Embora seja um risco definir alguém, para Luciana, o empresário foi “um homem que sabia muita coisa, que tinha suas ideias, mas que entendia o valor de coletar o máximo de informações, referências, impressões, colocar tudo no liquidificador e transformar em um sucesso, seja empresarial ou nas muitas causas sociais que apoiou e se engajou pessoalmente”.
Sua mulher, Maria Luísa, foi quem trouxe a rede Starbucks para o Brasil com seu apoio. Quando faleceu, ela havia coordenado a abertura de cinco lojas em São Paulo e estava prestes a inaugurar mais duas na região da Avenida Paulista.
Empreendedor social
Os caminhos de Francisco Carlos Neves, hoje, superintendente institucional do Instituto Ronald McDonald no Brasil, e de Peter Rodenbeck se cruzaram em 1991 no auditório do Instituto Nacional do Câncer (Inca) do Rio de Janeiro. Um ano antes, o filho de Neves havia falecido de leucemia linfoide aguda. Tanto ele quanto a mulher, Sônia, permaneceram trabalhando como voluntários em prol de outras famílias com crianças e adolescentes com diagnóstico de câncer.
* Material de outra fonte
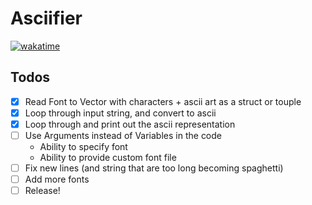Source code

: # Asciifier

[![wakatime](https://wakatime.com/badge/github/DragonDev07/Asciifier.svg)](https://wakatime.com/badge/github/DragonDev07/Asciifier)

## Todos

- [x] Read Font to Vector with characters + ascii art as a struct or touple
- [x] Loop through input string, and convert to ascii
- [x] Loop through and print out the ascii representation
- [ ] Use Arguments instead of Variables in the code
  - Ability to specify font
  - Ability to provide custom font file
- [ ] Fix new lines (and string that are too long becoming spaghetti)
- [ ] Add more fonts
- [ ] Release!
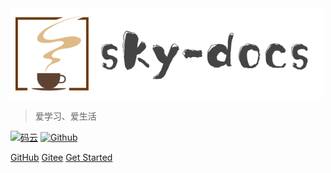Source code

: 
<img src="_media/logo.png"  width="500" />


> 爱学习、爱生活

[![码云](https://img.shields.io/badge/Gitee-%E7%A0%81%E4%BA%91-yellow.svg)](https://gitee.com/xk11961677/)
[![Github](https://img.shields.io/badge/Github-Github-red.svg)](https://github.com/xk11961677)

[GitHub](https://github.com/xk11961677/sky-docs/tree/master)
[Gitee](https://gitee.com/xk11961677/)
[Get Started](#简介)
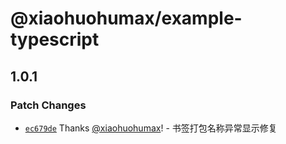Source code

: # @xiaohuohumax/example-typescript

## 1.0.1

### Patch Changes

- [`ec679de`](https://github.com/xiaohuohumax/bookmark-script-builder/commit/ec679de53c0f0faf371460050de5a4ed74da0948) Thanks [@xiaohuohumax](https://github.com/xiaohuohumax)! - 书签打包名称异常显示修复
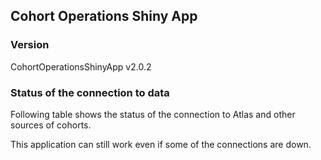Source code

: 
## Cohort Operations Shiny App

### Version 
CohortOperationsShinyApp v2.0.2


### Status of the connection to data

Following table shows the status of the connection to Atlas and other sources of cohorts. 

This application can still work even if some of the connections are down. 
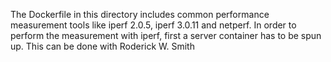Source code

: The Dockerfile in this directory includes common performance measurement tools like iperf 2.0.5, iperf 3.0.11 and netperf. In order to perform the measurement with iperf, first a server container has to be spun up. This can be done with 
 Roderick W. Smith
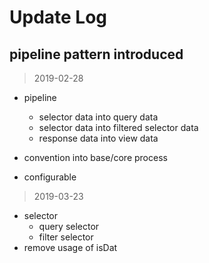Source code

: # Update Log

## pipeline pattern introduced

> 2019-02-28

- pipeline

  - selector data into query data
  - selector data into filtered selector data
  - response data into view data

- convention into base/core process

- configurable


> 2019-03-23

- selector
  - query selector
  - filter selector
- remove usage of isDat
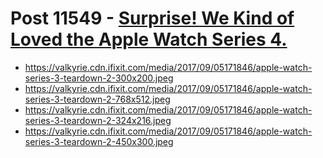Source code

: # Post 11549 - [Surprise! We Kind of Loved the Apple Watch Series 4.](https://www.ifixit.com/News/11549/apple-watch-series-4-teardown)

- https://valkyrie.cdn.ifixit.com/media/2017/09/05171846/apple-watch-series-3-teardown-2-300x200.jpeg
- https://valkyrie.cdn.ifixit.com/media/2017/09/05171846/apple-watch-series-3-teardown-2-768x512.jpeg
- https://valkyrie.cdn.ifixit.com/media/2017/09/05171846/apple-watch-series-3-teardown-2-324x216.jpeg
- https://valkyrie.cdn.ifixit.com/media/2017/09/05171846/apple-watch-series-3-teardown-2-450x300.jpeg
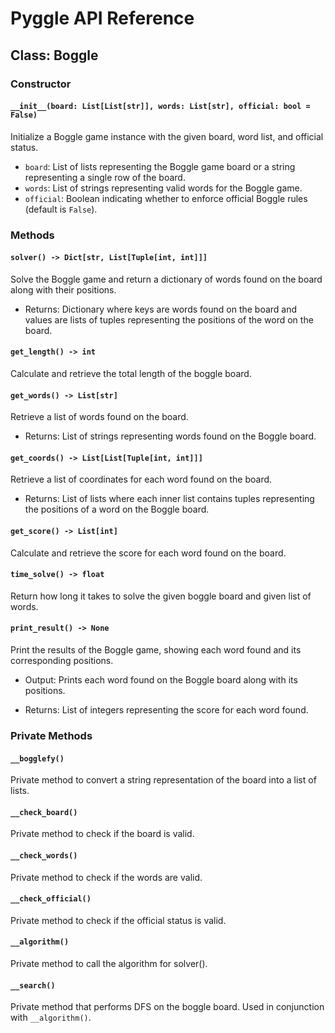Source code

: # Pyggle API Reference

## Class: Boggle

### Constructor

#### `__init__(board: List[List[str]], words: List[str], official: bool = False)`

Initialize a Boggle game instance with the given board, word list, and official status.

- `board`: List of lists representing the Boggle game board or a string representing a single row of the board.
- `words`: List of strings representing valid words for the Boggle game.
- `official`: Boolean indicating whether to enforce official Boggle rules (default is `False`).

### Methods

#### `solver() -> Dict[str, List[Tuple[int, int]]]`

Solve the Boggle game and return a dictionary of words found on the board along with their positions.

- Returns: Dictionary where keys are words found on the board and values are lists of tuples representing the positions of the word on the board.

#### `get_length() -> int`

Calculate and retrieve the total length of the boggle board.

#### `get_words() -> List[str]`

Retrieve a list of words found on the board.

- Returns: List of strings representing words found on the Boggle board.

#### `get_coords() -> List[List[Tuple[int, int]]]`

Retrieve a list of coordinates for each word found on the board.

- Returns: List of lists where each inner list contains tuples representing the positions of a word on the Boggle board.

#### `get_score() -> List[int]`

Calculate and retrieve the score for each word found on the board.

#### `time_solve() -> float`

Return how long it takes to solve the given boggle board and given list of words.

#### `print_result() -> None`

Print the results of the Boggle game, showing each word found and its corresponding positions.

- Output: Prints each word found on the Boggle board along with its positions.

- Returns: List of integers representing the score for each word found.

### Private Methods

#### `__bogglefy()`

Private method to convert a string representation of the board into a list of lists.

#### `__check_board()`

Private method to check if the board is valid.

#### `__check_words()`

Private method to check if the words are valid.

#### `__check_official()`

Private method to check if the official status is valid.

#### `__algorithm()`

Private method to call the algorithm for solver().

#### `__search()`

Private method that performs DFS on the boggle board. Used in conjunction with `__algorithm()`.
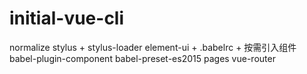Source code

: # initial-vue-cli
normalize
stylus + stylus-loader
element-ui + .babelrc + 按需引入组件
babel-plugin-component
babel-preset-es2015
pages
vue-router
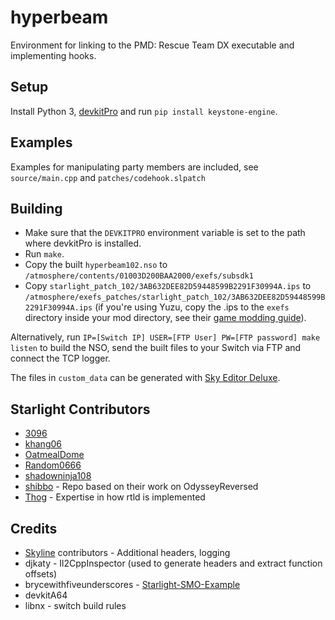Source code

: # hyperbeam
Environment for linking to the PMD: Rescue Team DX executable and implementing hooks.

## Setup
Install Python 3, [devkitPro](https://devkitpro.org/) and run `pip install keystone-engine`.

## Examples
Examples for manipulating party members are included, see `source/main.cpp` and `patches/codehook.slpatch`

## Building
- Make sure that the `DEVKITPRO` environment variable is set to the path where devkitPro is installed.
- Run `make`.
- Copy the built `hyperbeam102.nso` to `/atmosphere/contents/01003D200BAA2000/exefs/subsdk1`
- Copy `starlight_patch_102/3AB632DEE82D59448599B2291F30994A.ips` to `/atmosphere/exefs_patches/starlight_patch_102/3AB632DEE82D59448599B2291F30994A.ips`
(if you're using Yuzu, copy the .ips to the `exefs` directory inside your mod directory, see their [game modding guide](https://yuzu-emu.org/help/feature/game-modding/)).

Alternatively, run `IP=[Switch IP] USER=[FTP User] PW=[FTP password] make listen` to build the 
NSO, send the built files to your Switch via FTP and connect the TCP logger.

The files in `custom_data` can be generated with [Sky Editor Deluxe](https://github.com/tech-ticks/SkyEditor.RomEditor.Rtdx).

## Starlight Contributors
- [3096](https://github.com/3096)
- [khang06](https://github.com/khang06)
- [OatmealDome](https://github.com/OatmealDome)
- [Random0666](https://github.com/random0666)
- [shadowninja108](https://github.com/shadowninja108)
- [shibbo](https://github.com/shibbo) - Repo based on their work on OdysseyReversed
- [Thog](https://github.com/Thog) - Expertise in how rtld is implemented

## Credits
- [Skyline](https://github.com/skyline-dev/skyline) contributors - Additional headers, logging
- djkaty - Il2CppInspector (used to generate headers and extract function offsets)
- brycewithfiveunderscores - [Starlight-SMO-Example](https://github.com/brycewithfiveunderscores/Starlight-SMO-Example)
- devkitA64
- libnx - switch build rules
Neves aproximou-se de Rodenbeck, então à frente da rede McDonald’s, e perguntou por que ainda não havia no Brasil uma Casa Ronald McDonald. Anos antes, ele e a família viajaram aos Estados Unidos em busca de um tratamento para a doença de Marquinhos e foram hospedados em uma dessas casas, mantidas pelo Instituto.
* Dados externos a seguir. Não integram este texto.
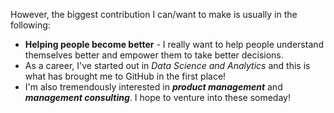 However, the biggest contribution I can/want to make is usually in the following:
- **Helping people become better** - I really want to help people understand themselves better and empower them to take better decisions.
- As a career, I've started out in _Data Science and Analytics_ and this is what has brought me to GitHub in the first place!
- I'm also tremendously interested in _**product management**_ and _**management consulting**_. I hope to venture into these someday!
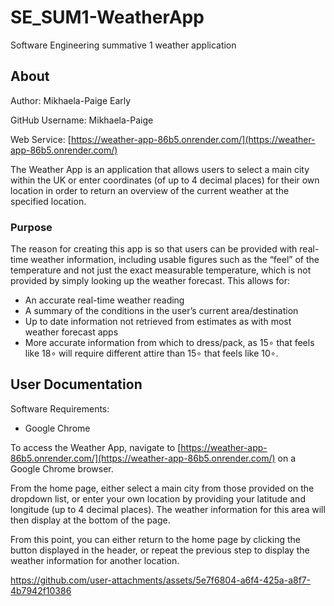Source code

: # SE_SUM1-WeatherApp
Software Engineering summative 1 weather application

## About

Author: Mikhaela-Paige Early

GitHub Username: Mikhaela-Paige

Web Service: [https://weather-app-86b5.onrender.com/](https://weather-app-86b5.onrender.com/)

The Weather App is an application that allows users to select a main city within the UK or enter coordinates (of up to 4 decimal places) for their own location in order to return an overview of the current weather at the specified location.

### Purpose

The reason for creating this app is so that users can be provided with real-time weather information, including usable figures such as the “feel” of the temperature and not just the exact measurable temperature, which is not provided by simply looking up the weather forecast. This allows for:
- An accurate real-time weather reading
- A summary of the conditions in the user’s current area/destination
- Up to date information not retrieved from estimates as with most weather forecast apps
- More accurate information from which to dress/pack, as 15∘ that feels like 18∘ will require different attire than 15∘ that feels like 10∘.


## User Documentation

Software Requirements:
- Google Chrome

To access the Weather App, navigate to [https://weather-app-86b5.onrender.com/](https://weather-app-86b5.onrender.com/) on a Google Chrome browser.

From the home page, either select a main city from those provided on the dropdown list, or enter your own location by providing your latitude and longitude (up to 4 decimal places). The weather information for this area will then display at the bottom of the page.

From this point, you can either return to the home page by clicking the button displayed in the header, or repeat the previous step to display the weather information for another location.

https://github.com/user-attachments/assets/5e7f6804-a6f4-425a-a8f7-4b7942f10386


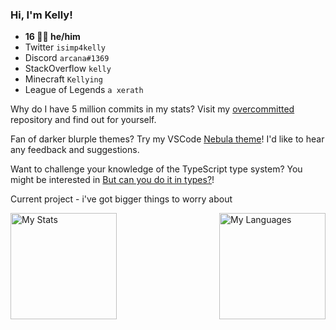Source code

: ### Hi, I'm Kelly!

- **16 🏳️‍⚧️ he/him**
- Twitter `isimp4kelly`
- Discord `arcana#1369`
- StackOverflow `kelly`
- Minecraft `Kellying`
- League of Legends `a xerath`

Why do I have 5 million commits in my stats? Visit my [overcommitted](https://github.com/kelsny/overcommitted) repository and find out for yourself.

Fan of darker blurple themes? Try my VSCode [Nebula theme](https://vscode.dev/theme/kelsny.nebsies)! I'd like to hear any feedback and suggestions.

Want to challenge your knowledge of the TypeScript type system? You might be interested in [But can you do it in types?](https://github.com/kelsny/butcanyoudoitintypes)!

Current project - i've got bigger things to worry about

<img align="left" alt="My Stats" src="https://github-readme-stats.vercel.app/api?username=kelsny&count_private=true&show_icons=true&theme=dark&v=2" height=170 />

<img align="right" alt="My Languages" src="https://github-readme-stats.vercel.app/api/top-langs/?username=kelsny&layout=compact&theme=dark&count_private=true&langs_count=6&hide=html,css,nearley&exclude_repo=typefp,multiserver,types,ts-parse-number,babaisyou,sigmatism,uwupet,ts-regex-engine,ts-parse-css,ts-validate-parentheses,vectors,committed,evaluate,autil,lnjson,games,arcade,vargs,athens,express,angular-speedrun,p64,docgen,ts-brainfuck-interpreter,ts-metasyntax-parser,ts-minimax,z,x,o,i,f,c,s,v,t,l,h,e,css.db,overload.js,swype,cryptorank,web,maildrop,diskord,structures,stonks,valex,outline,yamato,reserved,economy,balls,prisma,interact.js,react-dnd,butcanyoudoitintypes&v=2" height=170 />
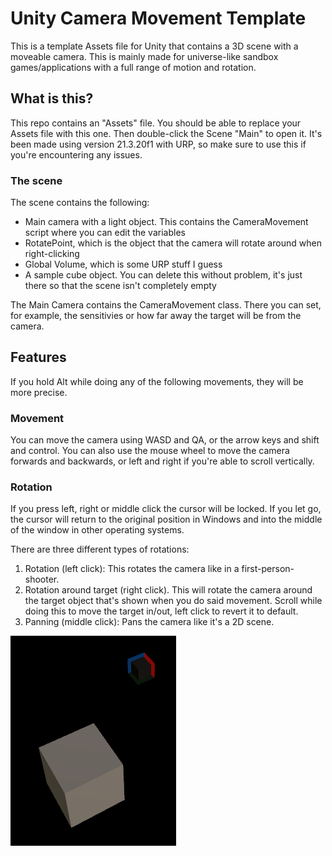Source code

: # Unity Camera Movement Template

This is a template Assets file for Unity that contains a 3D scene with a moveable camera. This is mainly made for universe-like sandbox games/applications with a full range of motion and rotation.

## What is this?

This repo contains an "Assets" file. You should be able to replace your Assets file with this one. Then double-click the Scene "Main" to open it. It's been made using version 21.3.20f1 with URP, so make sure to use this if you're encountering any issues. 

### The scene

The scene contains the following:
- Main camera with a light object. This contains the CameraMovement script where you can edit the variables
- RotatePoint, which is the object that the camera will rotate around when right-clicking
- Global Volume, which is some URP stuff I guess
- A sample cube object. You can delete this without problem, it's just there so that the scene isn't completely empty

The Main Camera contains the CameraMovement class. There you can set, for example, the sensitivies or how far away the target will be from the camera. 

## Features

If you hold Alt while doing any of the following movements, they will be more precise.

### Movement

You can move the camera using WASD and QA, or the arrow keys and shift and control. You can also use the mouse wheel to move the camera forwards and backwards, or left and right if you're able to scroll vertically. 

### Rotation

If you press left, right or middle click the cursor will be locked. If you let go, the cursor will return to the original position in Windows and into the middle of the window in other operating systems. 

There are three different types of rotations:
1. Rotation (left click): This rotates the camera like in a first-person-shooter.
2. Rotation around target (right click). This will rotate the camera around the target object that's shown when you do said movement. Scroll while doing this to move the target in/out, left click to revert it to default.
3. Panning (middle click): Pans the camera like it's a 2D scene.
   
![image](image.png)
Como resposta, obteve o convite para ajudar na abertura da primeira unidade da América Latina, sonho que se realizou em 24 de outubro de 1994 e completa 30 anos nesta quarta-feira. Depois dela, outras seis foram abertas e todas são coordenadas pelo Instituto, inaugurado em 1999.
Para Neves, a chegada da primeira Casa Ronald se deve “ao conhecimento de um homem que tinha uma visão muito diferente”. “Era um empreendedor social nato. Era simples, objetivo, carismático”, comenta.
Segundo o superintendente, ele falava pouco, mas dizia coisas provocativas, que faziam o interlocutor “sair do lugar comum”. “Ele estava sempre te convidando a fazer a diferença, a buscar novos resultados, a confiar no seu trabalho”, diz.
Querido e admirado por todos com quem trabalhou, Rodenbeck foi convidado a fazer parte do conselho do Instituto Ronald Mcdonald mesmo depois de ter vendido a operação brasileira e ter anunciado a chegada do Outback ao País.
Segundo Neves, todo trabalho social da Casa Ronald atendeu mais de 3 milhões de crianças e adolescentes portadores de câncer e a seus familiares desde a abertura. Indiretamente, por meio do programa de diagnóstico precoce, salvou mais de 10 milhões.
O que mais alegra o executivo, hoje, é o aumento da expectativa de vida. Segundo ele, nos anos 1988, as chances de cura da doença eram em torno de 35%. Agora, está em 78%.
Para Neves, todas essas conquistas só foram possíveis com empenho inicial de Rodenbeck e de todas as pessoas que se envolveram posteriormente para tornar o trabalho possível.